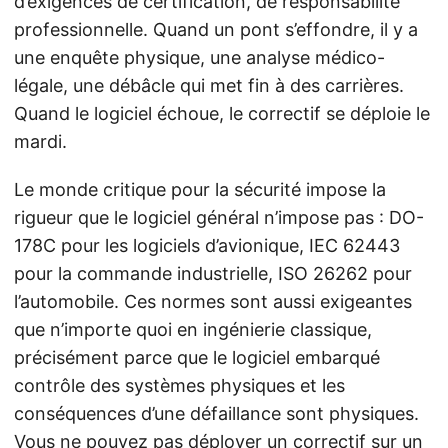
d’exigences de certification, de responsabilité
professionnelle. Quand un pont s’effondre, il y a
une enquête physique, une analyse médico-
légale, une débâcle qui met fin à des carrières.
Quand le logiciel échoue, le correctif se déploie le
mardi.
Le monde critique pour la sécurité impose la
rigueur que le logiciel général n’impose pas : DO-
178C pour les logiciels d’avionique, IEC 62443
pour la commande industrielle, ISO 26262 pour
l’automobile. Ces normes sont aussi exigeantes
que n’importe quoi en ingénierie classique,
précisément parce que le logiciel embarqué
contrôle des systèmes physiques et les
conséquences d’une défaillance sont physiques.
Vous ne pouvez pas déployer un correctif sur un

----------------

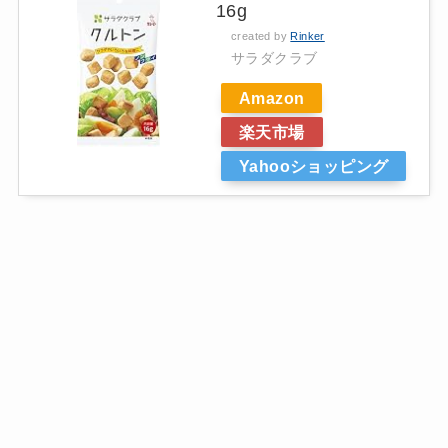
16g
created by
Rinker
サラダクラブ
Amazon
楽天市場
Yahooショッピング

----------------

_Aim of the exercise:_
Please give again the lines above between the line holding "que n’importe quoi" and the line holding "Vous ne pouvez", inclusive, exactly as they are and with nothing added.

_Exercise result:_
que n’importe quoi en ingénierie classique,
précisément parce que le logiciel embarqué
contrôle des systèmes physiques et les
conséquences d’une défaillance sont physiques.
Vous ne pouvez pas déployer un correctif sur un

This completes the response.